Problem statement :: Print the data once more, exactly as given. Drop the pictures.
*** Information ***
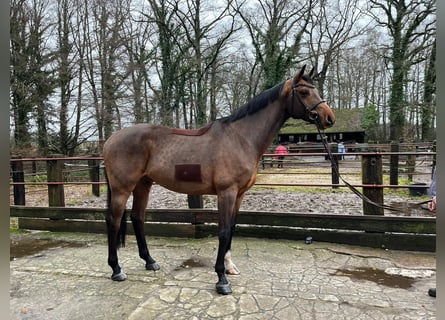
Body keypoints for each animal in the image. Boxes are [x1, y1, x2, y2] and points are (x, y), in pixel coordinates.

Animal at [102, 65, 334, 296]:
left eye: (315, 89)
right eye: (303, 92)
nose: (329, 118)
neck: (241, 138)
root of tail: (110, 140)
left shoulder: (239, 195)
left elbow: (231, 228)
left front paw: (229, 267)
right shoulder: (226, 192)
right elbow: (223, 231)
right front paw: (222, 279)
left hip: (143, 185)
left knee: (137, 218)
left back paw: (150, 261)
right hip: (122, 189)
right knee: (114, 221)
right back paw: (116, 270)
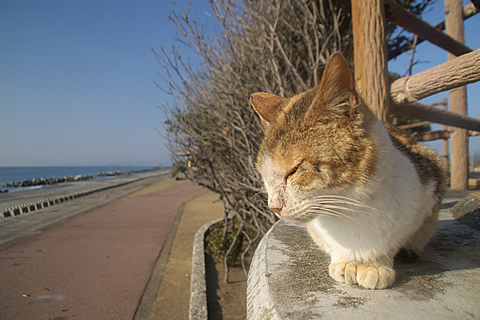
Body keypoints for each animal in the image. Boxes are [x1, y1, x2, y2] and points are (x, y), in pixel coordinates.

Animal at [251, 52, 446, 290]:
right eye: (264, 176)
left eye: (294, 170)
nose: (273, 207)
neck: (348, 208)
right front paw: (344, 262)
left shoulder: (429, 185)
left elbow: (393, 242)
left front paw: (375, 266)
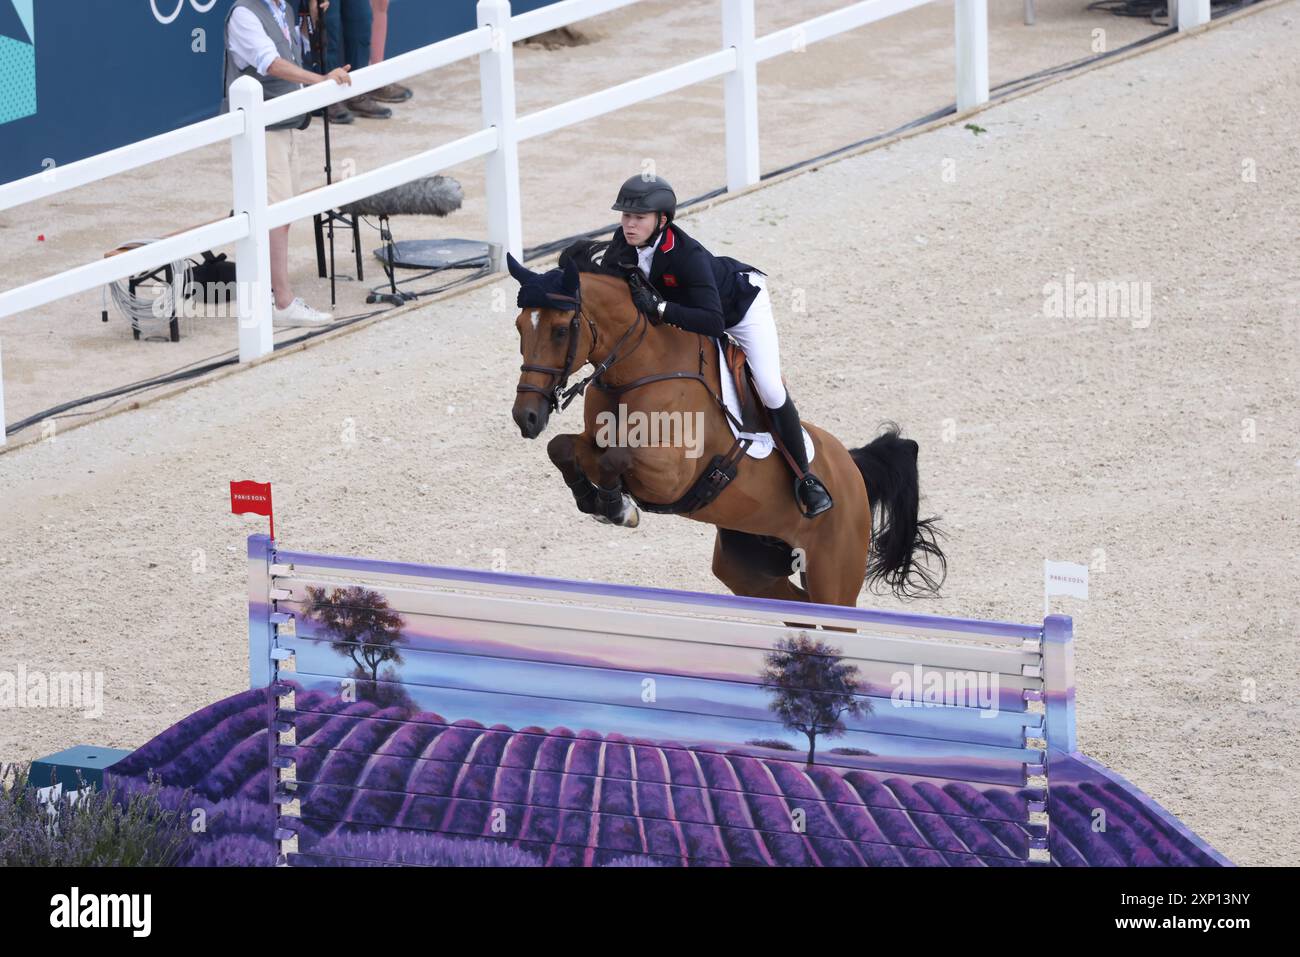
*** End of Information ***
Response ::
Body keypoints for each animal in the image. Boxes are [x1, y1, x2, y2] and points are (x, y), in pixel coordinates.

Animal at [102, 65, 334, 296]:
left eye: (315, 89)
right eye: (303, 92)
nose: (329, 118)
neck: (241, 138)
root of tail: (110, 140)
left shoulder: (239, 195)
left elbow: (231, 228)
left front paw: (229, 267)
right shoulder: (226, 192)
right elbow: (223, 231)
right front paw: (222, 279)
left hip: (143, 185)
left knee: (137, 218)
left back paw: (150, 261)
right hip: (122, 189)
right knee: (114, 221)
right back paw: (116, 270)
Body keypoints for each animal in the image. Boxes are [x1, y1, x2, y2] and points are (x, y), in pixel coordinates.

Animal at [251, 52, 446, 290]:
right eye: (264, 176)
left eye: (294, 170)
nose: (273, 207)
neck: (348, 208)
right front paw: (344, 262)
left shoulder: (429, 185)
left elbow: (393, 242)
left front paw: (375, 266)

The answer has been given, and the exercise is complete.